Les réseaux sociaux nuisent à l’économie
En Grande-Bretagne, les réseaux sociaux susciteraient la perte de 14 milliards de dollars par an…
Les principaux réseaux sociaux utilisés en France sont: Facebook, Twitter et Myspace DR
Plus de la moitié des salariés britanniques va sur Facebook, Twitter et Myspace au travail; et un tiers y passent une demi-heure par jour. 2 millions de gens – ou 6% des travailleurs britanniques – y passent plus d’une heure par jour, à ajouter des amis et à mettre des photos, des vidéos, les regarder… Résultat: le manque de productivité ferait perdre à l’économie britannique 14 milliards d’euros par an.
Mais beaucoup de salariés contestent les résultats de cette étude. Ils y passent effectivement beaucoup de temps, mais seuls 14% admettent être moins productifs. A l’inverse, 10% estiment que les réseaux sociaux augmentent leur productivité.
De plus en plus, les internautes apprennent à être multi-tâches; passer du temps à updater ses statuts ne signifie pas nécessairement ne pas faire autre chose en même temps.
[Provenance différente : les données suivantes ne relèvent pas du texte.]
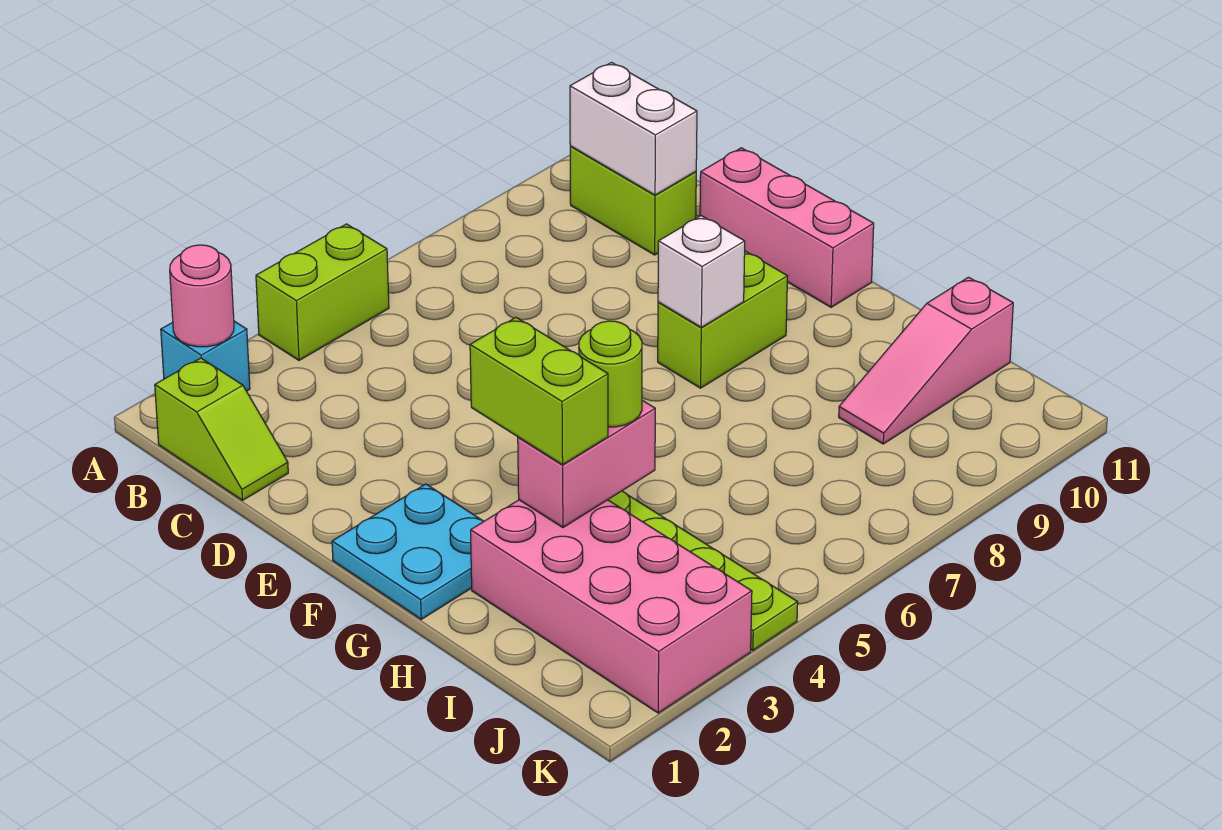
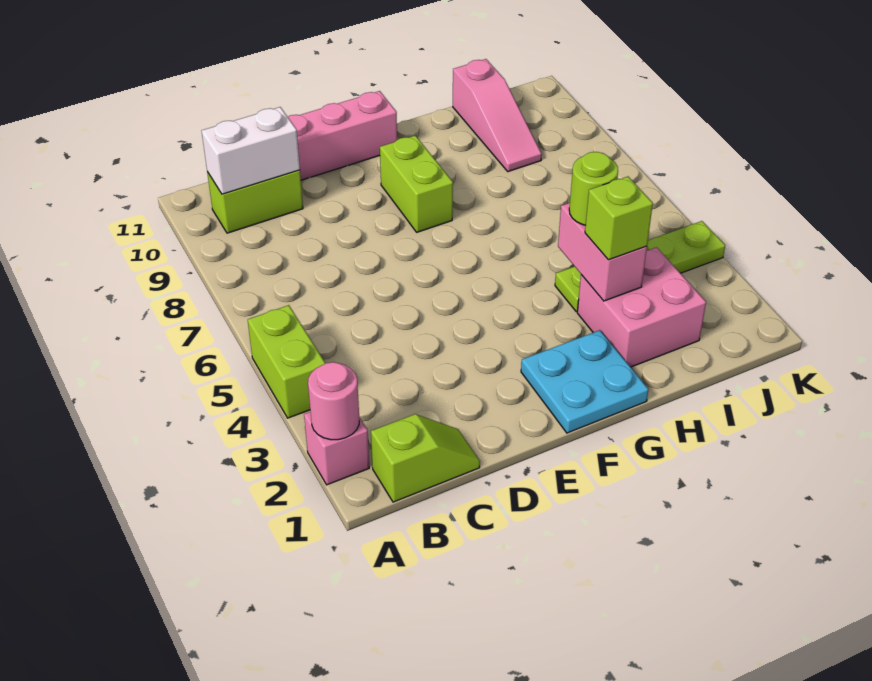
cyan 1x1 brick [161,321,250,391] -> pink 1x1 brick [304,412,369,485]
white 1x1 brick [658,216,745,327] -> none
lime 1x2 brick [470,318,608,465] -> lime 1x1 brick [585,177,653,260]
pink 2x4 brick [471,500,752,713] -> pink 2x2 brick [577,247,706,367]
Avant les réseaux sociaux, l’esprit des salariés vagabondait autrement, et que les temps de déconcentration existaient de la même manière mais restaient moins visibles.
Interdire les réseaux sociaux au travail
Lee Fayer, de la direction de MyJobGroup, qui a conduit l’étude de 2010 estime néanmoins que les résultats « montrent clairement que les Britanniques passent de plus en plus de temps sur les réseaux sociaux, et si l’on n’y prête pas attention, cela pourrait avoir des répercussions négatives sur la productivité de beaucoup d’entreprises à travers le pays ».
Et de préconiser: « Les sociétés feraient bien de réglementer l’usage des réseaux sociaux durant les heures de bureau, et de vérifier que leurs employés n’abusent pas de leur liberté d’accès à ces sites ».
Mais régir l’accès à ces sites n’est pas forcément la solution. Les deux tiers des travailleurs britanniques interrogés dans cette enquête, s’opposent à une interdiction des réseaux sociaux au bureau. En France, en 2008, alors que le taux de pénétration des réseaux sociaux dans la population était bien moindre, 39% des 18-24 ans s’étaient dit prêts à quitter leur emploi s’ils n’étaient plus autorisés à accéder à des applications telles que Facebook ou YouTube.
Parler de son entreprise
Une autre question subsidiaire inquiète les entreprises. Si les employés updatent leur statut pendant qu’ils sont au travail, ils le font parfois à propos du travail en question, dénigrant leur société ou les clients. Et oubliant que leurs profils sont parfois consultables par n’importe qui.